Requesting anonymity, he said the energy shortages continue to rise and restrict industrial output in Punjab, where three quarters of the largest exporting industry – textile – is located. The energy shortages, by the government’s own admission, have been wiping out at least two to three per cent of growth every year.

“How could the government achieve growth without addressing energy crunch? I do not understand. The central bank too has projected growth to fall below four per cent in its annual report for the last financial year,” the LSE economist said, also expressing his doubts about the government’s ability to contain the budget deficits below five per cent.

“The government’s debt servicing needs consumed 90 per cent of its tax resource last year. This year’s budget has estimated debt servicing payments in excess of Rs800 billion. As much is provided for the security expenditure. The expense on power subsidies (forecast to grow to Rs350 billion by the end of the fiscal) is under provided at Rs50 billion.

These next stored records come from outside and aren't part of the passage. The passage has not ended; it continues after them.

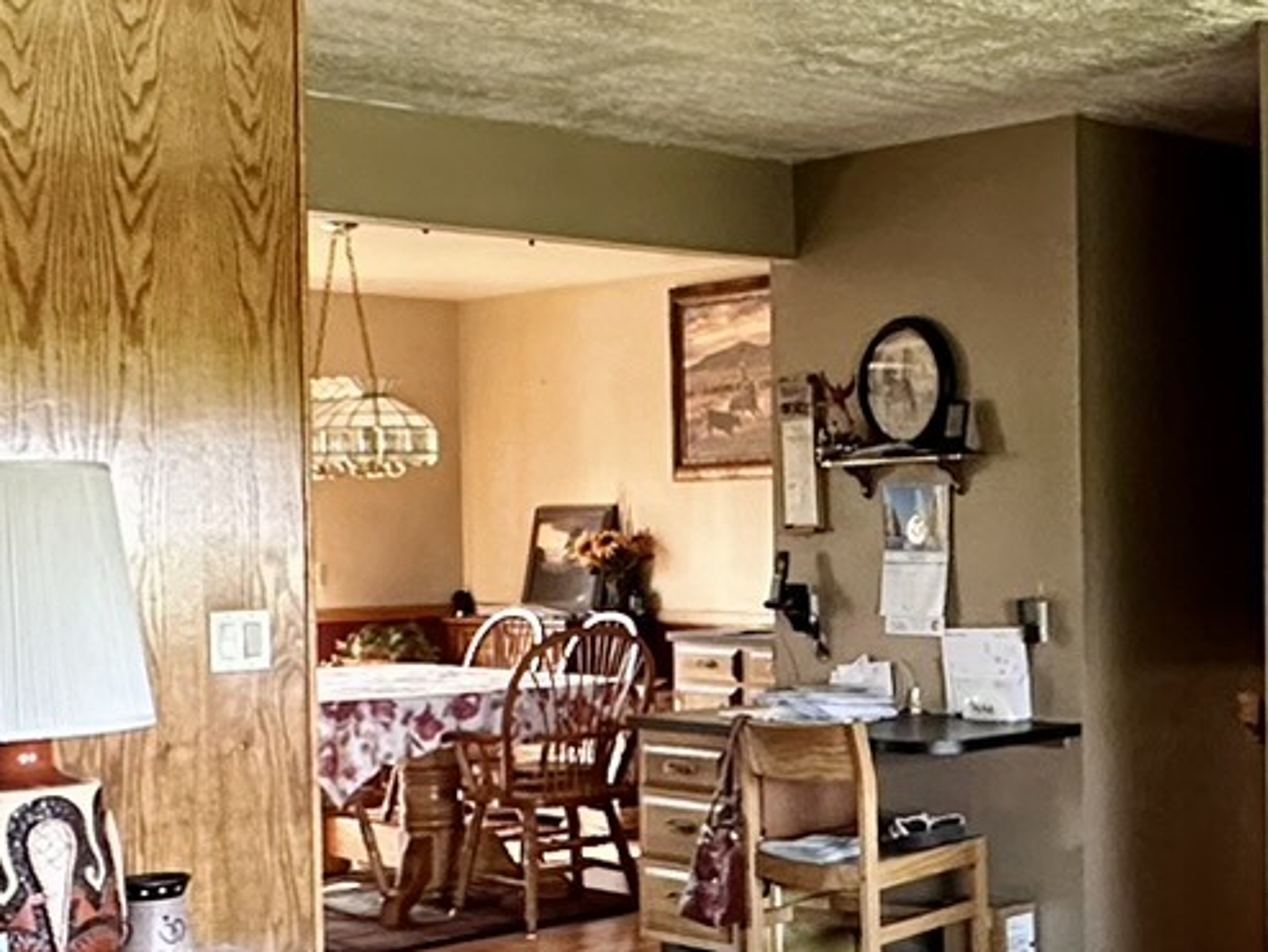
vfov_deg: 25.2
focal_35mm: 58
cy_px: 585
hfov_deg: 31.3
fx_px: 2126
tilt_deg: -2.6
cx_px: 1204
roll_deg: +0.3
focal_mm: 2.22
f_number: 2.2
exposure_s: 1/60
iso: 500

There is no provision in the budget for Rs45 billion to be given to the rich fertiliser makers or a few more billions to the sugar barons in cash subsidy in the name of farmers,” he said. “In these circumstances, it appears doubtful for the government to manage the budget deficit below 6.5 to seven per cent of the GDP even if it manages to meet the Rs1.95 trillion tax target for the year.”

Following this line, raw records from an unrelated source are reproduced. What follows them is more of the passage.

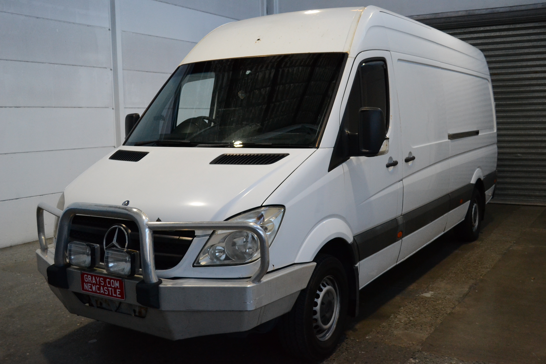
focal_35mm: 36
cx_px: 273
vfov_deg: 36.9
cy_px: 182
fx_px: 546
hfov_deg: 53.1
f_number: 4
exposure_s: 1/500
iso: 1600
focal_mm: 24
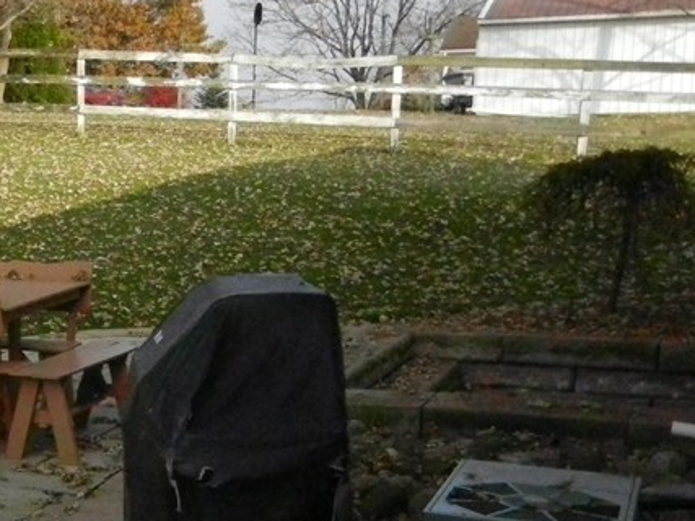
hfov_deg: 24.9
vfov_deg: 20.2
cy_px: 402
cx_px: -96
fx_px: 1445
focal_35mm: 72
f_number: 7
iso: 1600
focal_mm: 5.4
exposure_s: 1/1742
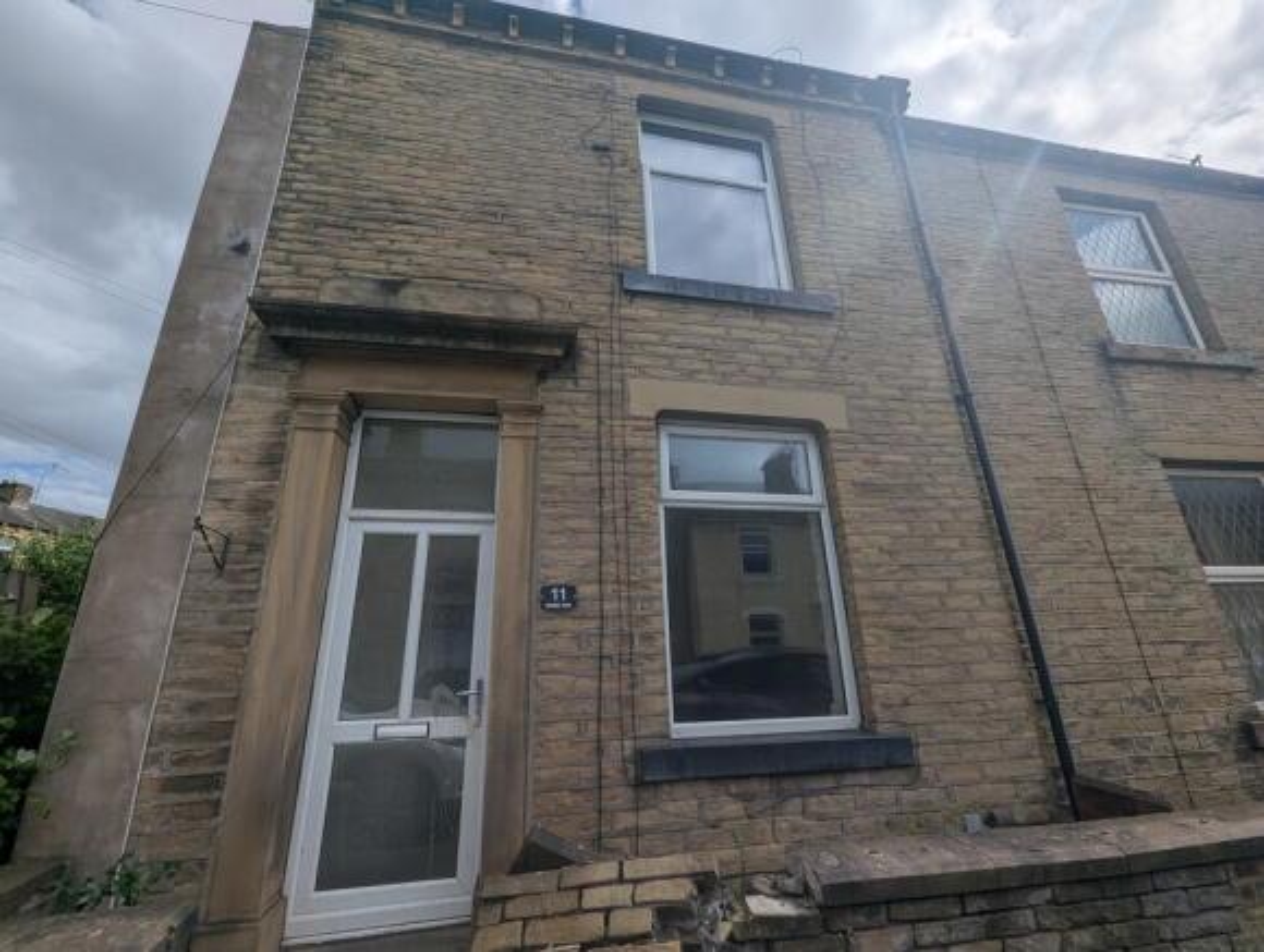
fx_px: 475
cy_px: 476
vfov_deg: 90.1
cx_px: 632
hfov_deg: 106.1
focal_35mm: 13
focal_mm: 1.95
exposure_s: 1/4630
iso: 47
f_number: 2.2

A financial analyst working for brokerage house in Karachi agrees with the LSE economist. “What the MFPCB says appears to be an exaggerated optimism about the health of the economy. How can you expect the economy to grow at a faster rate when nobody is making any investments in it?,” he wonders.

“In spite of a reduction in the interest rates by 200bps this fiscal, the private credit has failed to show any significant improvement. The cost of borrowing is still too high. The increase in private credit uptake to Rs170 billion in the first half of the year from Rs123 billion last year, as noted by the board, is more because of meeting the working capital requirements of the borrowers rather than for the establishment of new factories or upgradation or replacement of their existing machines and technologies,” argues the analyst. “The industry is retiring its debt to reduce its expense in view of the production and revenue losses on the back of growing energy shortages.”

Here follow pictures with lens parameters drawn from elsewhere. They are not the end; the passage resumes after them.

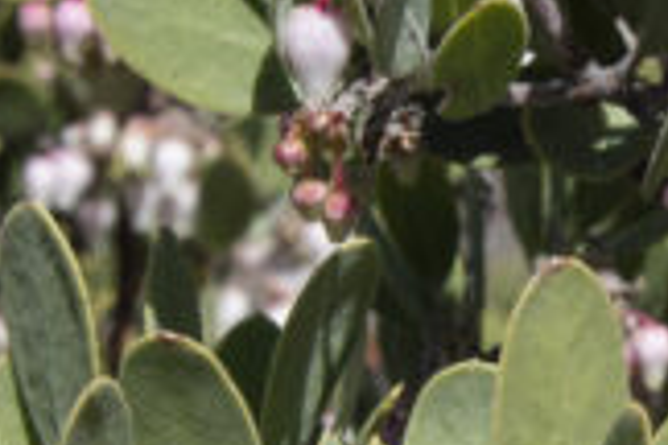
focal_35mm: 253
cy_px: 330
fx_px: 4694
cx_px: 870
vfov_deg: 5.4
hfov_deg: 8.0
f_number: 11
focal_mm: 27
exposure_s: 1/320
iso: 200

Moreover, he says, the government is depending a lot on the release of coalition support fund (CSF) by the United States, receipt of the remaining PTCL privatisation proceeds, and funds to be generated from the sale of five 3G telecom licences to cover its budget deficit. “If any of these funds are delayed, the budget deficit will expand further.”

Many feel that the government’s expenditure this year is going to rise in view of the elections scheduled for early next year.
“Not only that the government is going to spend more generously to please the voters and its legislators from switching sides ahead of the next election, it will more likely pursue an expansionary fiscal policy next fiscal year as well to provide relief to the voters. This may push growth, but would compromise macroeconomic stability,” he said.

He was of the view that the clever move by the government to settle circular debt of Rs160 billion through a debt swap deal with the banks outside the budget could somewhat help it keep down the deficit. But it would be too naive to expect the budget deficit to come down to the level the government hopes so.

He said the government seemed to be concerned about its deteriorating public image on different issues, including the mishandling of the sliding economy and rising energy shortages, in the election year. Hence, he said, it was trying to send a “feel good” message to its voters by projecting the numbers that showed signs of improvement in the country’s economic conditions.